By Navy Hospital Corpsman 3rd Class Redmond Ramos
Growing up with two older brothers and a younger step-brother, life has always been competitive, in a one-up-you kind of way. We were always trying to outdo each other and giving each other grief when one of us didn’t live up to our own hype.
So in 2007, ten days after graduating high school, it was only natural for me to follow in my older brothers’ footsteps and join the Navy to serve as a Corpsman. In 2011, I deployed to Helmand Province in Afghanistan with the 3rd Battalion, 5th Marine Regiment.
While running to render care to a Marine who had been injured by an improvised explosive device (IED), I also stepped on an IED, which severely injured my right leg.
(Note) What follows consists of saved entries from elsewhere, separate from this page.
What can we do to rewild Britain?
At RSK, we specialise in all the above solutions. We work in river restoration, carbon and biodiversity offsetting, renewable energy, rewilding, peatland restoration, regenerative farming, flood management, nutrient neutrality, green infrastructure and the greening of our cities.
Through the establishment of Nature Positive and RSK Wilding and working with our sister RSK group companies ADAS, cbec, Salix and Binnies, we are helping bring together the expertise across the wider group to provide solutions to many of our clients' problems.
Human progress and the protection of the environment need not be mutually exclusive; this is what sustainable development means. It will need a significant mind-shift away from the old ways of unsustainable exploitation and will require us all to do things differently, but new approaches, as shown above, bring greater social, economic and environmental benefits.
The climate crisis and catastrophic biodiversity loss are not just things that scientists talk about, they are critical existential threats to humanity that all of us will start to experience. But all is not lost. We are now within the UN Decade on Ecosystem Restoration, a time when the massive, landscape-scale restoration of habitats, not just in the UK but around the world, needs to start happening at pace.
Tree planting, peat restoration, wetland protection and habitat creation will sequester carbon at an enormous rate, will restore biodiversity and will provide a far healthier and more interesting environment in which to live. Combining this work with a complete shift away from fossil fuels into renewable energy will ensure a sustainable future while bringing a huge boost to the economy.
I was sent to Balboa Hospital in San Diego with the expectation that I would have my right leg amputated.
On the day I arrived at Balboa, I was met by Lt. Valdez, my non-medical care manager with Navy Wounded Warrior (NWW) – Safe Harbor who advised me to delay my amputation a couple of months until I went off the pain medication to see what a non-medicated life would be like with an injured leg. Lt. Valdez’s advice was the best I have received in my life, and I am very glad I listened to him. Doing so let me see the difficulties I would have had with my leg, and I made a decision to have my leg removed. By delaying my decision, though, I now know that amputation was the right course of action and have absolutely no regret or doubts about it.
Lt. Valdez also told me about NWW’s adaptive athletics program and potentially becoming part of the Navy-Coast Guard team to compete in the 2012 Warrior Games in Colorado Springs, Colo. I am so glad he did. I was fortunate enough to become part of the 35-person team that competed and, just 11 months after my surgery, I was able to win two gold medals, a silver medal in swimming events for lower-body amputees, and two bronze medals in track.
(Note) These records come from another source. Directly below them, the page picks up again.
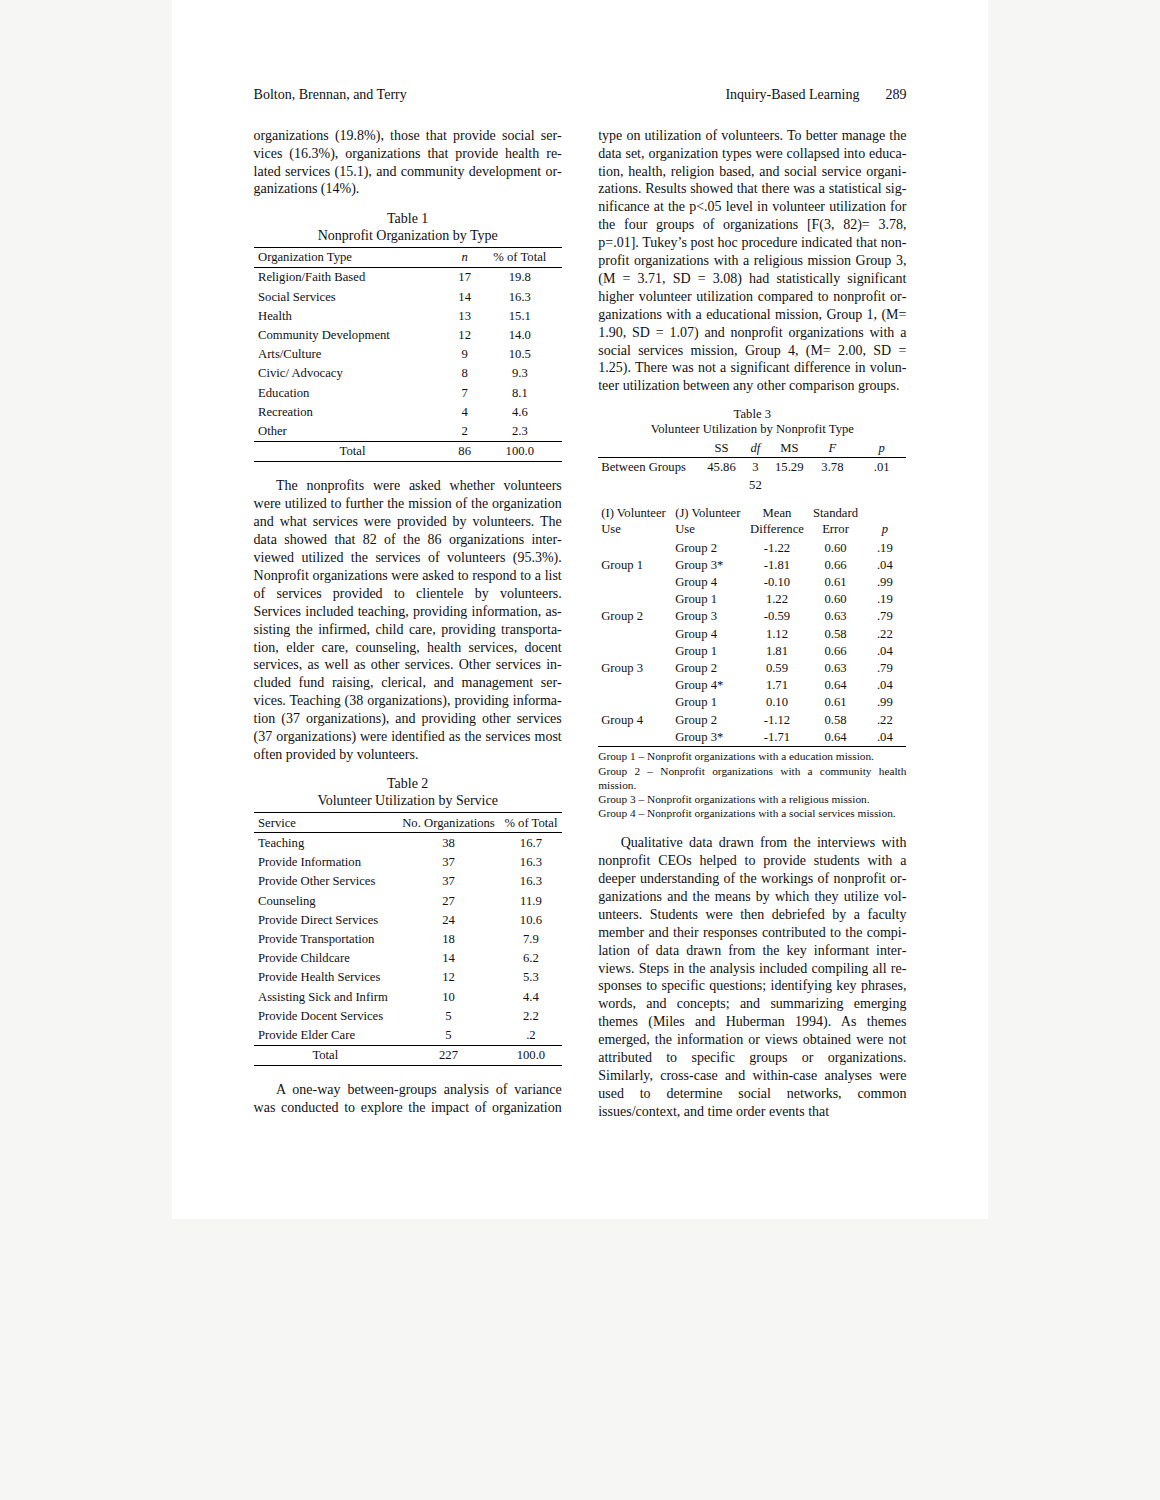Bolton, Brennan, and Terry
Inquiry-Based Learning 289
organizations (19.8%), those that provide social services (16.3%), organizations that provide health related services (15.1), and community development organizations (14%).
Table 1
Nonprofit Organization by Type
| Organization Type | n | % of Total |
| --- | --- | --- |
| Religion/Faith Based | 17 | 19.8 |
| Social Services | 14 | 16.3 |
| Health | 13 | 15.1 |
| Community Development | 12 | 14.0 |
| Arts/Culture | 9 | 10.5 |
| Civic/ Advocacy | 8 | 9.3 |
| Education | 7 | 8.1 |
| Recreation | 4 | 4.6 |
| Other | 2 | 2.3 |
| Total | 86 | 100.0 |
The nonprofits were asked whether volunteers were utilized to further the mission of the organization and what services were provided by volunteers. The data showed that 82 of the 86 organizations interviewed utilized the services of volunteers (95.3%). Nonprofit organizations were asked to respond to a list of services provided to clientele by volunteers. Services included teaching, providing information, assisting the infirmed, child care, providing transportation, elder care, counseling, health services, docent services, as well as other services. Other services included fund raising, clerical, and management services. Teaching (38 organizations), providing information (37 organizations), and providing other services (37 organizations) were identified as the services most often provided by volunteers.
Table 2
Volunteer Utilization by Service
| Service | No. Organizations | % of Total |
| --- | --- | --- |
| Teaching | 38 | 16.7 |
| Provide Information | 37 | 16.3 |
| Provide Other Services | 37 | 16.3 |
| Counseling | 27 | 11.9 |
| Provide Direct Services | 24 | 10.6 |
| Provide Transportation | 18 | 7.9 |
| Provide Childcare | 14 | 6.2 |
| Provide Health Services | 12 | 5.3 |
| Assisting Sick and Infirm | 10 | 4.4 |
| Provide Docent Services | 5 | 2.2 |
| Provide Elder Care | 5 | .2 |
| Total | 227 | 100.0 |
A one-way between-groups analysis of variance was conducted to explore the impact of organization type on utilization of volunteers. To better manage the data set, organization types were collapsed into education, health, religion based, and social service organizations. Results showed that there was a statistical significance at the p<.05 level in volunteer utilization for the four groups of organizations [F(3, 82)= 3.78, p=.01]. Tukey’s post hoc procedure indicated that nonprofit organizations with a religious mission Group 3, (M = 3.71, SD = 3.08) had statistically significant higher volunteer utilization compared to nonprofit organizations with a educational mission, Group 1, (M= 1.90, SD = 1.07) and nonprofit organizations with a social services mission, Group 4, (M= 2.00, SD = 1.25). There was not a significant difference in volunteer utilization between any other comparison groups.
Table 3
Volunteer Utilization by Nonprofit Type
| | SS | df | MS | F | p |
| --- | --- | --- | --- | --- | --- |
| Between Groups | 45.86 | 3 | 15.29 | 3.78 | .01 |
| | | 52 | | | |
| (I) Volunteer Use | (J) Volunteer Use | Mean Difference | Standard Error | p |
| --- | --- | --- | --- | --- |
| | Group 2 | -1.22 | 0.60 | .19 |
| Group 1 | Group 3* | -1.81 | 0.66 | .04 |
| | Group 4 | -0.10 | 0.61 | .99 |
| | Group 1 | 1.22 | 0.60 | .19 |
| Group 2 | Group 3 | -0.59 | 0.63 | .79 |
| | Group 4 | 1.12 | 0.58 | .22 |
| | Group 1 | 1.81 | 0.66 | .04 |
| Group 3 | Group 2 | 0.59 | 0.63 | .79 |
| | Group 4* | 1.71 | 0.64 | .04 |
| | Group 1 | 0.10 | 0.61 | .99 |
| Group 4 | Group 2 | -1.12 | 0.58 | .22 |
| | Group 3* | -1.71 | 0.64 | .04 |
Group 1 – Nonprofit organizations with a education mission.
Group 2 – Nonprofit organizations with a community health mission.
Group 3 – Nonprofit organizations with a religious mission.
Group 4 – Nonprofit organizations with a social services mission.
Qualitative data drawn from the interviews with nonprofit CEOs helped to provide students with a deeper understanding of the workings of nonprofit organizations and the means by which they utilize volunteers. Students were then debriefed by a faculty member and their responses contributed to the compilation of data drawn from the key informant interviews. Steps in the analysis included compiling all responses to specific questions; identifying key phrases, words, and concepts; and summarizing emerging themes (Miles and Huberman 1994). As themes emerged, the information or views obtained were not attributed to specific groups or organizations. Similarly, cross-case and within-case analyses were used to determine social networks, common issues/context, and time order events that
As great as winning those five medals was, what was more rewarding to me was being part of the Navy-Coast Guard team and finding that same camaraderie I have known since childhood growing up with three brothers. I met others who have lost a part of themselves due to an IED or a rocket-propelled grenade. We can identify with each others’ stories and have developed great friendships that have provided encouragement, along with some of that friendly competitiveness and one-upmanship.
As I prepare to medically-retire from the Navy and transition to the civilian world, I am very thankful for the support provided to me by Lt. Valdez and NWW. The transition assistance has helped me through the retirement process to ensure that I crossed all the T’s and dotted all the I’s so that I have no issues receiving my benefits.
My older brothers are no longer are in the Navy, but my younger stepbrother has joined the Navy to become – you guessed it – a Corpsman. I know that there are great people within the Navy who will be there to support him if he ever needs them.